According to results, median Klotho levels in CSF were higher in controls (1236.4 pg/mL; beta = 0.103; 95% CI, 0.023-0.183) and in patients with mild cognitive impairment (1188.1 pg/mL; beta = 0.095; 95% CI, 0.018-0.172) compared with patients with dementia (1073.3 pg/mL).
In addition, higher levels of CSF Klotho were linked to lower amyloid-beta 42 (beta = 0.519; 95% CI, 0.201-0.836) and tau burdens (total tau levels: beta = –0.884; 95% CI, 0.223 to –0.395; phosphorylated tau: beta = –0.672; 95% CI, –1.022 to –0.321). These findings were independent of clinical status, KL-VS heterozygosity or APOE4 status.

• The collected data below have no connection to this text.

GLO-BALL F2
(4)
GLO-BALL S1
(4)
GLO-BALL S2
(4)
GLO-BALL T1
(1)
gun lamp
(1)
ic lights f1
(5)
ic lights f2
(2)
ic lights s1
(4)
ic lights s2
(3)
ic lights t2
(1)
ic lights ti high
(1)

“The findings of this case-control study suggest that Klotho protein levels were associated with clinical stages of AD, cognitive decline, and amyloid and tau burden and that these outcomes were more clearly mediated by the protein directly rather than the KL-VS heterozygosity variant,” Grøntvedt and colleagues wrote. “When selecting individuals at risk for clinical trials, the Klotho protein level and not only the genetic profile should be considered.”